EXERCISE DIRECTIONS:
Please repeat exactly the lines below from the one containing "ring pip: (127, 139)" down to the one containing "thumb cmc: (199, 211)", both included, and nothing else.

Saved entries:
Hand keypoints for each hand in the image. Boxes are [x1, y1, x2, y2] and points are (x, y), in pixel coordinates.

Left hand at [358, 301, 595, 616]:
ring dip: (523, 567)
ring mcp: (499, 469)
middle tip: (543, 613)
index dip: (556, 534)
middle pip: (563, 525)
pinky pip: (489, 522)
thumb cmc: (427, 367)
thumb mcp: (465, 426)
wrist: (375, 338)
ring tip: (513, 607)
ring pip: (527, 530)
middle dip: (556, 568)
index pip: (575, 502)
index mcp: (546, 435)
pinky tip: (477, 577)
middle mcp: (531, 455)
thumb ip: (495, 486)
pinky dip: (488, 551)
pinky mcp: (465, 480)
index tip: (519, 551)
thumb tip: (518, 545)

==

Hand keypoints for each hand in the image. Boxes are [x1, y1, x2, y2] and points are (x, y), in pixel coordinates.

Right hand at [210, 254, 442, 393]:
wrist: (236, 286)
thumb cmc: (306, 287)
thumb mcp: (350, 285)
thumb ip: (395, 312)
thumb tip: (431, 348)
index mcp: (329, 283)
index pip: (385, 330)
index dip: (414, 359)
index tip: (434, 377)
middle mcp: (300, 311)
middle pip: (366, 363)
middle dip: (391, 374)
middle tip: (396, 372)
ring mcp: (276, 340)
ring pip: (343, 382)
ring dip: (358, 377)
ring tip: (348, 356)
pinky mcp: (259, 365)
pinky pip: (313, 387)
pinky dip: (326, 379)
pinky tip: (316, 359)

* * *

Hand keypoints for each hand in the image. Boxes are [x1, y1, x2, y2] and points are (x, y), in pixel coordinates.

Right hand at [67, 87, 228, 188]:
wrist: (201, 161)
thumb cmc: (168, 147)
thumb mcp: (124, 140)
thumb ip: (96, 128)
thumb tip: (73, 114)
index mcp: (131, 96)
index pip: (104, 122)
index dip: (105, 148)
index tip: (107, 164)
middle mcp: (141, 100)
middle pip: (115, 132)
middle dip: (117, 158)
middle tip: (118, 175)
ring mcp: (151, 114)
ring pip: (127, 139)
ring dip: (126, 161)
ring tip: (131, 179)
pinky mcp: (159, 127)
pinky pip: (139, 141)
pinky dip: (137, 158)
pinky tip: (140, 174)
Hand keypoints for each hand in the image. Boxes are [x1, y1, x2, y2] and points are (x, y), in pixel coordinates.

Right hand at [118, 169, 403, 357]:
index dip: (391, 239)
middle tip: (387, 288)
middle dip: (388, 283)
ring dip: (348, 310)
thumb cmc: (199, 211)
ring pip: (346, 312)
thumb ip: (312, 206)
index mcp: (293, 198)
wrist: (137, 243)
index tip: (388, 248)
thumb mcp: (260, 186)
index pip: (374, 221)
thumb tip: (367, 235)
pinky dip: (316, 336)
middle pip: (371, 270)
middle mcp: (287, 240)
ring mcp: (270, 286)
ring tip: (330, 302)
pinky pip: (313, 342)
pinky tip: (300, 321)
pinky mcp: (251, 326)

RESPONSE BOX:
ring pip: (127, 139)
ring dip: (126, 161)
ring tip: (131, 179)
pinky mcp: (159, 127)
pinky pip: (139, 141)
pinky dip: (137, 158)
pinky tip: (140, 174)
Hand keypoints for each hand in the image. Boxes are [x1, y1, x2, y2] and points are (x, y), in pixel coordinates.

Right hand at [118, 169, 403, 357]:
index dip: (391, 239)
middle tip: (387, 288)
middle dip: (388, 283)
ring dip: (348, 310)
thumb cmc: (199, 211)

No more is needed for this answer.